FSR pads get second zone

Friday, 21 June 2019 10:21 am

Alternate Mode’s FSR trigger range has had an update, resulting in more versatility and easier connections.

Alternate Mode (AM) and Aquarian Drum Heads have had lots of support for their FSR head offerings, the inHead and the onHead. The former is a mylar head with a trigger printed into it; the latter is a synthetic NuBounce trigger pad that sits on top of an acoustic head.

Both products have attracted fans, but there were some niggles which probably prevented their widescale adoption. Firstly, the FSR triggers need to be powered, so drummers needed a special unit, an inBox, powered by a 9 volt battery that, potentially, could die in the middle of a set. It was also a clunky box that was hard to hide – and you needed one for each pad.

The second limitation was that both the inHead and onHead were single-zone triggers. Alternate Mode did make a clip-on rim trigger, but again, some people found that a bit fiddly.

AM has addressed all those “shortcomings” with a new line consisting of two new trigger surfaces and a new interface box.

The FTB (FSR Trigger Box)

This interface box is meant to replace multiple inBoxes and can support six triggers. Simply plug your FSR triggers into the input jacks on the one side and then connect the FTB outputs to your drum module.

The box supports both mono triggers like the old inHead/onHead offerings, but also works with the new dual-zone FSR heads which we’ll discuss later.

There is one global volume control which adjusts the output of all the triggers simultaneously and Alternate Mode’s advice is to use the lowest setting possible on the dial and then adjust using gain settings on your drum module, as you would any trigger input.

There are six inputs and six outputs as well as a HD15 connector that can be used with AM’s jamKAT or HybriKIT controllers.

The FTB is powered by an external power adapter, which is supplied.

In action, it is absolutely plug and play. The only DIY intervention required is in the mounting. The FTB does not have any mount attachment or screw holes like a regular module, so I attached Velcro to the base and used a module mount with the opposite Velcro tape. Because the unit is so light, that is all that’s needed to keep it in place.

It sells for $249, but is slightly discounted if you bundle it with a pad or two.

HybriHEAD

The onHEAD has been relaunched as the HybriHEAD, with the main difference being a new ¼” jack replacing the old 1/8” version designed for the inBOX. The new jack plugs straight into the DITI, AM’s advanced universal trigger to MIDI interface, and into the new FTB.

digitalDrummer reviewed the original FSR trigger solutions in August 2014, and we were impressed. While we were initially skeptical about the onHEAD, we soon saw the value of electronic sounds to augment the acoustic sounds.
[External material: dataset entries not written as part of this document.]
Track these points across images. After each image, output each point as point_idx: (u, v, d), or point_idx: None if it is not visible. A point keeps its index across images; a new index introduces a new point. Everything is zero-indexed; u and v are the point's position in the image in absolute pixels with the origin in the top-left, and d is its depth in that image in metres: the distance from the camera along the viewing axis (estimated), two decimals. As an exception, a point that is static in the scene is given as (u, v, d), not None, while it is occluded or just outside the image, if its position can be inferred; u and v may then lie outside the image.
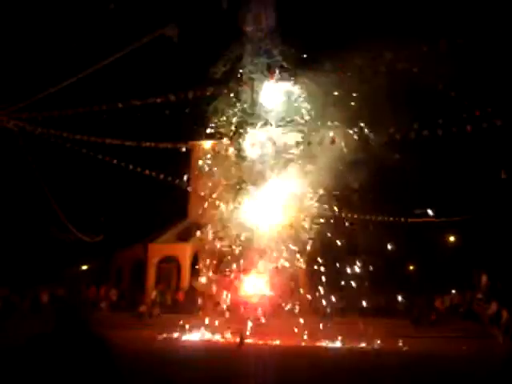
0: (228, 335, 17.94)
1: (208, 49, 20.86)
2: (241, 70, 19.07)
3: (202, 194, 22.42)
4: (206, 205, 22.45)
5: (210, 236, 22.55)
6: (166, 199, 25.72)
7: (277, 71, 19.35)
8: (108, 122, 16.77)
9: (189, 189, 23.61)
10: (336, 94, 18.51)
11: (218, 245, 22.15)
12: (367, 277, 23.10)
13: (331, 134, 17.50)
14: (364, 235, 23.61)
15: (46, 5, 19.09)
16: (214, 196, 21.93)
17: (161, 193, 24.81)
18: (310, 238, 20.75)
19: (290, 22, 19.67)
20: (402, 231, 23.79)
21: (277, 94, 19.96)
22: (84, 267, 29.00)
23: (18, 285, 21.91)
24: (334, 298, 21.64)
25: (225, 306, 20.48)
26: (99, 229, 22.66)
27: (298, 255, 21.80)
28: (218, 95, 18.75)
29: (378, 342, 16.58)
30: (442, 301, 22.41)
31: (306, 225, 20.73)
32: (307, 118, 19.74)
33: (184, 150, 21.61)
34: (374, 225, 22.86)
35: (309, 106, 19.76)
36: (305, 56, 18.80)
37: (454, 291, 23.09)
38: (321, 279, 21.54)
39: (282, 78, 19.42)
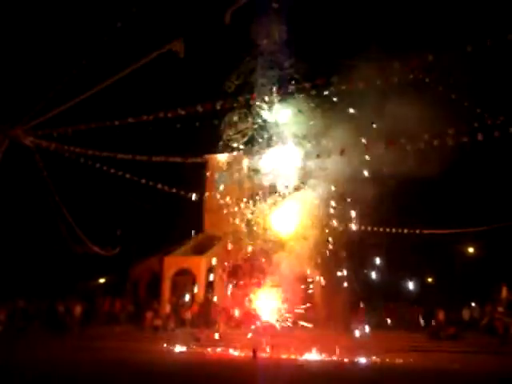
0: (241, 349, 17.81)
1: (215, 63, 21.02)
2: (252, 85, 19.18)
3: (217, 207, 22.51)
4: (221, 218, 22.52)
5: (225, 249, 22.61)
6: (181, 212, 25.84)
7: (288, 85, 19.40)
8: (123, 137, 16.98)
9: (204, 202, 23.72)
10: (349, 107, 18.45)
11: (233, 258, 22.19)
12: (385, 290, 22.81)
13: (345, 146, 17.45)
14: (382, 247, 23.35)
15: (57, 24, 19.56)
16: (229, 209, 22.00)
17: (176, 206, 24.92)
18: (327, 251, 20.61)
19: (302, 34, 19.74)
20: (420, 242, 23.43)
21: (289, 108, 20.01)
22: (101, 280, 29.25)
23: (35, 297, 22.19)
24: (349, 312, 21.38)
25: (239, 320, 20.41)
26: (115, 242, 22.83)
27: (314, 268, 21.67)
28: (230, 109, 18.87)
29: (395, 355, 16.30)
30: (461, 314, 21.92)
31: (323, 237, 20.63)
32: (320, 131, 19.70)
33: (198, 163, 21.73)
34: (392, 236, 22.57)
35: (322, 120, 19.73)
36: (318, 69, 18.78)
37: (473, 304, 22.54)
38: (338, 292, 21.33)
39: (293, 93, 19.45)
The same holds true of the new HybriHEAD. Accepting that it’s a performance tool rather than a silent practice solution, the performance is impressive. Sensitivity and dynamic range are excellent and the addition of a second zone, a two-inch ring on the outer edge of the head, makes a huge difference. Better still, there is absolutely no crosstalk between the two zones, even though they’re right next to each other. Hit the head zone and that’s what you’ll hear – no hint of the second sound, no matter how hard or close to the “border” you strike.

Like the inHead, the new surface has a dead spot on the outer edge, so you end up with about an 8” “head” zone in the middle of a 14” head.
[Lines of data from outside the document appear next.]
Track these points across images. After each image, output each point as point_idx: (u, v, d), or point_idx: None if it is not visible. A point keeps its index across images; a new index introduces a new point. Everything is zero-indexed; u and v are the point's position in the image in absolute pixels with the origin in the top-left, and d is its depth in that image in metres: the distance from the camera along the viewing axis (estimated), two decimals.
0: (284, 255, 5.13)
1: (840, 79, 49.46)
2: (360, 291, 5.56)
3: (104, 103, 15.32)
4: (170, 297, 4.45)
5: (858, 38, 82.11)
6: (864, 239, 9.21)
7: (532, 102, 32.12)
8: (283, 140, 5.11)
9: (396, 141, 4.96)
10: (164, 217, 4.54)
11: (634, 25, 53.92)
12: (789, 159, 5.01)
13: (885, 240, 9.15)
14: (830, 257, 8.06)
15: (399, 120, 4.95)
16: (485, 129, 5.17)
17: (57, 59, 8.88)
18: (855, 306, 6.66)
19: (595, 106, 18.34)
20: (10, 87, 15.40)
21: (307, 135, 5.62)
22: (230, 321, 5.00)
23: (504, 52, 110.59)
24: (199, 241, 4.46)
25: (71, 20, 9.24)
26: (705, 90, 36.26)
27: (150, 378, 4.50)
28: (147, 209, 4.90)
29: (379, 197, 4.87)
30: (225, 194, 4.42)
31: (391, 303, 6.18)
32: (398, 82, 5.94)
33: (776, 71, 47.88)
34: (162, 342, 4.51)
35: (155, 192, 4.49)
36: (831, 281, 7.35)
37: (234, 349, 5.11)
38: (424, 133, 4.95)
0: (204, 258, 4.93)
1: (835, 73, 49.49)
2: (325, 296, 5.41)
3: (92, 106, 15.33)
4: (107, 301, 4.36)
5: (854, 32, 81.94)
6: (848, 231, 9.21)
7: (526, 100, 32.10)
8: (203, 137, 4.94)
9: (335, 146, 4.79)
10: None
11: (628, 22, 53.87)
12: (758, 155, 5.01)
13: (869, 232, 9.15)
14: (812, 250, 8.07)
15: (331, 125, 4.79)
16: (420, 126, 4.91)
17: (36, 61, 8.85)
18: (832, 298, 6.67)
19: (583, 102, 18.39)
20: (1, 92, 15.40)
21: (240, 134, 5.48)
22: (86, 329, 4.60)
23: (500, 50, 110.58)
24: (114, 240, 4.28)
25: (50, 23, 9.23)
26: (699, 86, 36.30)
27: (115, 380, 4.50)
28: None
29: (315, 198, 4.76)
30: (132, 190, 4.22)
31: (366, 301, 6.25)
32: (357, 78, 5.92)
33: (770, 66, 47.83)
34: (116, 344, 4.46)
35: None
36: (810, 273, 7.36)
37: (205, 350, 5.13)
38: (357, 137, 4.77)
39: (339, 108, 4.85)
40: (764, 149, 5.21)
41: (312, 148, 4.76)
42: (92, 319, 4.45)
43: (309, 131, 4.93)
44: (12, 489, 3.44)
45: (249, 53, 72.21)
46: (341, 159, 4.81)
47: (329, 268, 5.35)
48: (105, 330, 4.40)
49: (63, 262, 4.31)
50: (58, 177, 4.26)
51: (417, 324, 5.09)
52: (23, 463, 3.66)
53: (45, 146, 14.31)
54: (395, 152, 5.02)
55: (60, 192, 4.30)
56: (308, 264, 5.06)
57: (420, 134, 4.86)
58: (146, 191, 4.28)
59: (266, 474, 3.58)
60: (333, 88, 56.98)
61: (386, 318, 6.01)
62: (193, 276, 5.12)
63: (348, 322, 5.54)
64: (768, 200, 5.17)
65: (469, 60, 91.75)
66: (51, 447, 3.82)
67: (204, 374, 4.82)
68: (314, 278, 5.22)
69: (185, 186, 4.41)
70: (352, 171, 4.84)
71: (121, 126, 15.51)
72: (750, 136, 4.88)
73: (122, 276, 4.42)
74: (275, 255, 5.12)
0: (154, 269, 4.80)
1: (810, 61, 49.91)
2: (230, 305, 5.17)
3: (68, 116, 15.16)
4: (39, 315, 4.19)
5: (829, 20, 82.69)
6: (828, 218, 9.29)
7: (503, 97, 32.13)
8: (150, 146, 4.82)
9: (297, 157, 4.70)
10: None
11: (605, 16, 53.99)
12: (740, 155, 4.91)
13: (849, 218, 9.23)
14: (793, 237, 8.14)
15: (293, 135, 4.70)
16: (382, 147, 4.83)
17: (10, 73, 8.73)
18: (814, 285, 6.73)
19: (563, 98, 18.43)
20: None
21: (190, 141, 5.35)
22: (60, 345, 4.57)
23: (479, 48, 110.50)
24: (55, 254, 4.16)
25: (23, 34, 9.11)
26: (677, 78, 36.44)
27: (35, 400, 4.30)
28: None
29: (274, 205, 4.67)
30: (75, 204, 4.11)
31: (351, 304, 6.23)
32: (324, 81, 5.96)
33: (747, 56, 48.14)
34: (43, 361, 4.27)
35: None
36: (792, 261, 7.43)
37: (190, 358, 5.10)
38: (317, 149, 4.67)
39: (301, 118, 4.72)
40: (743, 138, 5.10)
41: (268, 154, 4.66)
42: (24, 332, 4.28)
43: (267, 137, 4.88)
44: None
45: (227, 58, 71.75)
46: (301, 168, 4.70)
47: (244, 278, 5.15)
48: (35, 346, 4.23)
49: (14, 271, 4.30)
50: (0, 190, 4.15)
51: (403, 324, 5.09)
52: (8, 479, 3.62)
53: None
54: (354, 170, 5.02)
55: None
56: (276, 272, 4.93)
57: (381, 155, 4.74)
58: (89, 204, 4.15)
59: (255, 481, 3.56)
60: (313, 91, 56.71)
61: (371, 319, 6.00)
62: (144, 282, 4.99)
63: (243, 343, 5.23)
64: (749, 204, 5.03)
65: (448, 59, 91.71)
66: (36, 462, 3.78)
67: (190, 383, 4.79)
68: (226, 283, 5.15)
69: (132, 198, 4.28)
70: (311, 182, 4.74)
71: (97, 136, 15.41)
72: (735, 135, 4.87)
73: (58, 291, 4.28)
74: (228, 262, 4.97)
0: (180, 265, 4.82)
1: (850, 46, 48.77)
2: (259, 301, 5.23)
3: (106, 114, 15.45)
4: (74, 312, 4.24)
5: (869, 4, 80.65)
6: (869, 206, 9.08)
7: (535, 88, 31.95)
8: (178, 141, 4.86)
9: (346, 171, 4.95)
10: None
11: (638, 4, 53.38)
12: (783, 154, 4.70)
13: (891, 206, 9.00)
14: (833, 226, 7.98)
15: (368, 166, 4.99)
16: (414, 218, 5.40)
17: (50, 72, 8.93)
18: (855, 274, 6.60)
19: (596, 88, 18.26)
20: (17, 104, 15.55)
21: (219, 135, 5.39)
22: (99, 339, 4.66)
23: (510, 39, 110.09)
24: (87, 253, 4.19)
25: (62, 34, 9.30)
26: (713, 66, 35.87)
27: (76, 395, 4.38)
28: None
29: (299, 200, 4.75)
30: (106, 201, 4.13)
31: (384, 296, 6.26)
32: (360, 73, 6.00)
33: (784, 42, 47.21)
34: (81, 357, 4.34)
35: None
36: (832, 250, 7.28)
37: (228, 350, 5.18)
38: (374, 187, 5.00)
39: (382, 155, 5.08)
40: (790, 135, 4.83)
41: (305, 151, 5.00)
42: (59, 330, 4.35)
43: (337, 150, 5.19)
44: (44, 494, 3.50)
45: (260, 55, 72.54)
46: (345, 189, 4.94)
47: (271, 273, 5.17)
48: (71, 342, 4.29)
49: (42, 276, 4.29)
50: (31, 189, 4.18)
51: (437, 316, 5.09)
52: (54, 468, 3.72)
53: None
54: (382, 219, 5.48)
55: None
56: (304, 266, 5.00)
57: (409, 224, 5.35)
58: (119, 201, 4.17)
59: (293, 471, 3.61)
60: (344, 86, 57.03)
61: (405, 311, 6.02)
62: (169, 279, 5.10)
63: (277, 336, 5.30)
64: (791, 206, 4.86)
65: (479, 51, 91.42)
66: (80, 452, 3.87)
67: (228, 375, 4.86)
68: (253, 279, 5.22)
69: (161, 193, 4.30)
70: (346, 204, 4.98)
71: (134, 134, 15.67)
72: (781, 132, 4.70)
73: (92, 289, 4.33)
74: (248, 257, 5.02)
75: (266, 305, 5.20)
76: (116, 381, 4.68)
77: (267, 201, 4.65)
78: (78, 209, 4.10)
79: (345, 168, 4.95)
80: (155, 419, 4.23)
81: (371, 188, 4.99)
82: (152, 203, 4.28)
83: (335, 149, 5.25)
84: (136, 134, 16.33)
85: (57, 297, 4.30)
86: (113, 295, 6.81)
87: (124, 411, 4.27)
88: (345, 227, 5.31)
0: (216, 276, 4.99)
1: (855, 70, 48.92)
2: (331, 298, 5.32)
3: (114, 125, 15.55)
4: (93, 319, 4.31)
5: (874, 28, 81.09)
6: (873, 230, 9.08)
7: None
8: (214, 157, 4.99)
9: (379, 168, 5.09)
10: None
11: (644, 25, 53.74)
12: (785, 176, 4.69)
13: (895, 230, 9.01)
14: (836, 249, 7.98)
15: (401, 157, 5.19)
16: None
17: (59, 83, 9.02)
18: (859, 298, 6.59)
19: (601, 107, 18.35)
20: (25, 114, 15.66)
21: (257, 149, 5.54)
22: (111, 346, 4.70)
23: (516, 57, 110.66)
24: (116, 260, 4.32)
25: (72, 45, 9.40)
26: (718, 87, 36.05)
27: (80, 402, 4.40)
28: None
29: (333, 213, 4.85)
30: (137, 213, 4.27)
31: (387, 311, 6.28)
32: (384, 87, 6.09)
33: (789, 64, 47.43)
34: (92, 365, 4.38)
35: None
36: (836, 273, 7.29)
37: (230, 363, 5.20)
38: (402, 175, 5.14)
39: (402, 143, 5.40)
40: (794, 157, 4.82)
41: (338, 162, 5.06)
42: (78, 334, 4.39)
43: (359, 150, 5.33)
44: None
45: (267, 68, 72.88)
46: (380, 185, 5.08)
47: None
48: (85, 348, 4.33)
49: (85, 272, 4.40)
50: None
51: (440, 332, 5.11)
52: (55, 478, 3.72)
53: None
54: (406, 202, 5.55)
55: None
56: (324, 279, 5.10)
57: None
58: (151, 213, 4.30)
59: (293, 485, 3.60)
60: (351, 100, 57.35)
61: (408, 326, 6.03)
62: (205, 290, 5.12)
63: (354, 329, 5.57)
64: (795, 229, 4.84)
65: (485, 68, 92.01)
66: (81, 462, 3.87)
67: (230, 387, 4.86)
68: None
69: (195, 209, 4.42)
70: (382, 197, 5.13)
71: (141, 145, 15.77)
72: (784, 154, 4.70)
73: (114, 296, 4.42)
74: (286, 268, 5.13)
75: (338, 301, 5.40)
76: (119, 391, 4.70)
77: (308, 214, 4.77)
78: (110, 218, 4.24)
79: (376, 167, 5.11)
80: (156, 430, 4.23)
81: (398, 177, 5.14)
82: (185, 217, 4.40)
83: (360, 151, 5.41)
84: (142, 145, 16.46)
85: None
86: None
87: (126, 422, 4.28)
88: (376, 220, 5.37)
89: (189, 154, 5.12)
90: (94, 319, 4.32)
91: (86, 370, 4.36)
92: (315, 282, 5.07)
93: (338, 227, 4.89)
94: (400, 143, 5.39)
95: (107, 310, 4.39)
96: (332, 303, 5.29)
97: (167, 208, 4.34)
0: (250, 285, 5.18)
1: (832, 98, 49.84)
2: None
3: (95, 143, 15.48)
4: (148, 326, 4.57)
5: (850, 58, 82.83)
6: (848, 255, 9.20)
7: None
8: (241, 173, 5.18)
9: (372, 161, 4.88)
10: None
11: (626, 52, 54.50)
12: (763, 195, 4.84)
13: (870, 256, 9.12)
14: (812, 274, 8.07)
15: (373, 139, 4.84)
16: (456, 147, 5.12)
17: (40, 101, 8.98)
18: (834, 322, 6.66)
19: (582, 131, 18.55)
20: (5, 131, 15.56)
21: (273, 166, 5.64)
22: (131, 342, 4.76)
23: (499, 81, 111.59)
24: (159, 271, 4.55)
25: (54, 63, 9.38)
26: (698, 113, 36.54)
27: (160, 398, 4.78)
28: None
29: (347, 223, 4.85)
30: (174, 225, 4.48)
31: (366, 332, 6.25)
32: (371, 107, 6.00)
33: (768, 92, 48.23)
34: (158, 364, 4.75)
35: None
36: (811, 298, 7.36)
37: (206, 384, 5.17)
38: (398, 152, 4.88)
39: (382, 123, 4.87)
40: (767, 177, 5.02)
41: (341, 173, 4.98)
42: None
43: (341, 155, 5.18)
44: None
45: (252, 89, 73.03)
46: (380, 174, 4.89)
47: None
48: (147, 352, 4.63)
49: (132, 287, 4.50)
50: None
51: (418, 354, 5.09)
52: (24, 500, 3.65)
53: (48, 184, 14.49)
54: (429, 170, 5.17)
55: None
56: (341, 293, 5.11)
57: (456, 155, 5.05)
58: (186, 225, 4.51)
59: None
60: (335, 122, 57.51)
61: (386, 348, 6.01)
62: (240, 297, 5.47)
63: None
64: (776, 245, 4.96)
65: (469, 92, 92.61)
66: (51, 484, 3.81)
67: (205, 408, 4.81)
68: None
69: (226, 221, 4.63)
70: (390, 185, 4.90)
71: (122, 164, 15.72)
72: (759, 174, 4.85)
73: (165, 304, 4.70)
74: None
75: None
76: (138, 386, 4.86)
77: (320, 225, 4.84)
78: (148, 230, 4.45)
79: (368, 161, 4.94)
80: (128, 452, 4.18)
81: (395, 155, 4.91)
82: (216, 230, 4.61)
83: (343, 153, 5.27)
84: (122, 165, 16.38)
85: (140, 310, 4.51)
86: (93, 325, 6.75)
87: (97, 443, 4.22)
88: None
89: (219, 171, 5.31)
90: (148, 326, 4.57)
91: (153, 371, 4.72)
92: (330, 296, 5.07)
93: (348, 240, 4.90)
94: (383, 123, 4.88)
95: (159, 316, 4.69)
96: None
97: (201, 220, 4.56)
The new dual-zone heads come in 13”, 14” and 16” sizing, priced from $130 to $140 each.

HybriPAD

On the HybriPAD, the triggering surface goes all the way to the edge. Performance of this pad is identical to the onHEAD, which our review described as “a pleasant surprise – a quiet, super-responsive playing surface with perfect triggering”.

“There’s no crosstalk, false or double triggering, and the feel is very realistic. In fact, after onHEADs, it could be hard to go back to rubber or mesh.”

So, the major limitation, pointed out in our initial review - “rim triggering appears to be an afterthought and requires a separate unit – and on some modules, a separate input” – has been addressed fairly elegantly.

The second zone consists of a concentric circle around two inches wide, on the edge of the pad.

Like the HybriHEAD, there is zero crosstalk between the two zones, so you can trigger two distinct sounds from the same drum with no hint of unwanted sounds from the “other” zone – unless you hit it intentionally.

There is one limitation – there’s no visual clue about where one zone ends and the other begins. We have suggested that the second zone would be even more user-friendly if it was marked in some way – either a shaded section or even a printed ring on the surface to show the border between the two zones. Of course, after a bit of playing, it becomes second nature, but there is a learning curve which would be easily avoided.

Overall, the new pad is more versatile than the original onHEAD, and thanks to the new cabling designed for the FTB or the DITI, it’s a neater, more robust-looking trigger unit that still fits comfortably on top of an acoustic head for a quick and easy e-makeover.

The new dual-zone pads come in 13”, 14” and 16” sizing, priced from $135 to $155 each.